WORK TO DO: Copy each of the following records line by line, without changing a single character.

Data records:
## Begin

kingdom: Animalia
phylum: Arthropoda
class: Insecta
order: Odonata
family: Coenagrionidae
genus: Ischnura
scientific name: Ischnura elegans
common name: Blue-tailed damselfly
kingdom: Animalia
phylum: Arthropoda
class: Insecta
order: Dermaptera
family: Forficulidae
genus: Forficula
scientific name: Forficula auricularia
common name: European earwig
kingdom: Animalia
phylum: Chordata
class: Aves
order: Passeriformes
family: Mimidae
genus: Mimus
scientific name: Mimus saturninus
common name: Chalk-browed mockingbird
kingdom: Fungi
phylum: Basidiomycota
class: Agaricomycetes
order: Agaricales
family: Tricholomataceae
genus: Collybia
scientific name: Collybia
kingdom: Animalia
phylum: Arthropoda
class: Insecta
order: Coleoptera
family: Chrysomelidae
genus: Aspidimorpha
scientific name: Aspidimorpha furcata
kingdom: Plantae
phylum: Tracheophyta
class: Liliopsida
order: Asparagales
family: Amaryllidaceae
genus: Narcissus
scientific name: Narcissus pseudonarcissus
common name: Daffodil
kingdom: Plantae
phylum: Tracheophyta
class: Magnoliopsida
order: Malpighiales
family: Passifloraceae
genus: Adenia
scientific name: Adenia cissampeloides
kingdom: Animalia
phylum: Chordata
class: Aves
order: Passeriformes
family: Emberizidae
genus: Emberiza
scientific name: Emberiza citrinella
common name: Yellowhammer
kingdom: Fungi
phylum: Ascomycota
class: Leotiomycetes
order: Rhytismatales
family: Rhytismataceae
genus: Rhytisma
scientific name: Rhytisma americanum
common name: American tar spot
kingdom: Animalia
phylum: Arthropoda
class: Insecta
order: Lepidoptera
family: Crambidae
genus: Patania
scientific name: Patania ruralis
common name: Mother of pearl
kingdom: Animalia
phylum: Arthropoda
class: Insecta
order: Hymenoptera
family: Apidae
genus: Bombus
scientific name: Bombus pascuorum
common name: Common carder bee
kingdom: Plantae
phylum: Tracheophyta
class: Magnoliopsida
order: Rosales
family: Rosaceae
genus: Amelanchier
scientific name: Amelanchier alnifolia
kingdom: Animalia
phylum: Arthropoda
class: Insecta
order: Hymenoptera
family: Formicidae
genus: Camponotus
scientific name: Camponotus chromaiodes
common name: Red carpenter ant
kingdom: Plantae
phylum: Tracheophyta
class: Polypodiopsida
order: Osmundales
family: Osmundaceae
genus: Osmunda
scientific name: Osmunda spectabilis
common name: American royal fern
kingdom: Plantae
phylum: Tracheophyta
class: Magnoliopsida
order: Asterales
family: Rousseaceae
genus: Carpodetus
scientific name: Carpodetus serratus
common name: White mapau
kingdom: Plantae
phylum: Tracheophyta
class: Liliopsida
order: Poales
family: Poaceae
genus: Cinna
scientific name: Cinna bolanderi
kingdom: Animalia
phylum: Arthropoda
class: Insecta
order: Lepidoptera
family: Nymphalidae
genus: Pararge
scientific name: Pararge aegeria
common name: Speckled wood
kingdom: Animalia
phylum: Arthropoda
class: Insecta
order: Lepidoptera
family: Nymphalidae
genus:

## End

COMPLETED TASK:
kingdom: Animalia
phylum: Arthropoda
class: Insecta
order: Odonata
family: Coenagrionidae
genus: Ischnura
scientific name: Ischnura elegans
common name: Blue-tailed damselfly
kingdom: Animalia
phylum: Arthropoda
class: Insecta
order: Dermaptera
family: Forficulidae
genus: Forficula
scientific name: Forficula auricularia
common name: European earwig
kingdom: Animalia
phylum: Chordata
class: Aves
order: Passeriformes
family: Mimidae
genus: Mimus
scientific name: Mimus saturninus
common name: Chalk-browed mockingbird
kingdom: Fungi
phylum: Basidiomycota
class: Agaricomycetes
order: Agaricales
family: Tricholomataceae
genus: Collybia
scientific name: Collybia
kingdom: Animalia
phylum: Arthropoda
class: Insecta
order: Coleoptera
family: Chrysomelidae
genus: Aspidimorpha
scientific name: Aspidimorpha furcata
kingdom: Plantae
phylum: Tracheophyta
class: Liliopsida
order: Asparagales
family: Amaryllidaceae
genus: Narcissus
scientific name: Narcissus pseudonarcissus
common name: Daffodil
kingdom: Plantae
phylum: Tracheophyta
class: Magnoliopsida
order: Malpighiales
family: Passifloraceae
genus: Adenia
scientific name: Adenia cissampeloides
kingdom: Animalia
phylum: Chordata
class: Aves
order: Passeriformes
family: Emberizidae
genus: Emberiza
scientific name: Emberiza citrinella
common name: Yellowhammer
kingdom: Fungi
phylum: Ascomycota
class: Leotiomycetes
order: Rhytismatales
family: Rhytismataceae
genus: Rhytisma
scientific name: Rhytisma americanum
common name: American tar spot
kingdom: Animalia
phylum: Arthropoda
class: Insecta
order: Lepidoptera
family: Crambidae
genus: Patania
scientific name: Patania ruralis
common name: Mother of pearl
kingdom: Animalia
phylum: Arthropoda
class: Insecta
order: Hymenoptera
family: Apidae
genus: Bombus
scientific name: Bombus pascuorum
common name: Common carder bee
kingdom: Plantae
phylum: Tracheophyta
class: Magnoliopsida
order: Rosales
family: Rosaceae
genus: Amelanchier
scientific name: Amelanchier alnifolia
kingdom: Animalia
phylum: Arthropoda
class: Insecta
order: Hymenoptera
family: Formicidae
genus: Camponotus
scientific name: Camponotus chromaiodes
common name: Red carpenter ant
kingdom: Plantae
phylum: Tracheophyta
class: Polypodiopsida
order: Osmundales
family: Osmundaceae
genus: Osmunda
scientific name: Osmunda spectabilis
common name: American royal fern
kingdom: Plantae
phylum: Tracheophyta
class: Magnoliopsida
order: Asterales
family: Rousseaceae
genus: Carpodetus
scientific name: Carpodetus serratus
common name: White mapau
kingdom: Plantae
phylum: Tracheophyta
class: Liliopsida
order: Poales
family: Poaceae
genus: Cinna
scientific name: Cinna bolanderi
kingdom: Animalia
phylum: Arthropoda
class: Insecta
order: Lepidoptera
family: Nymphalidae
genus: Pararge
scientific name: Pararge aegeria
common name: Speckled wood
kingdom: Animalia
phylum: Arthropoda
class: Insecta
order: Lepidoptera
family: Nymphalidae
genus:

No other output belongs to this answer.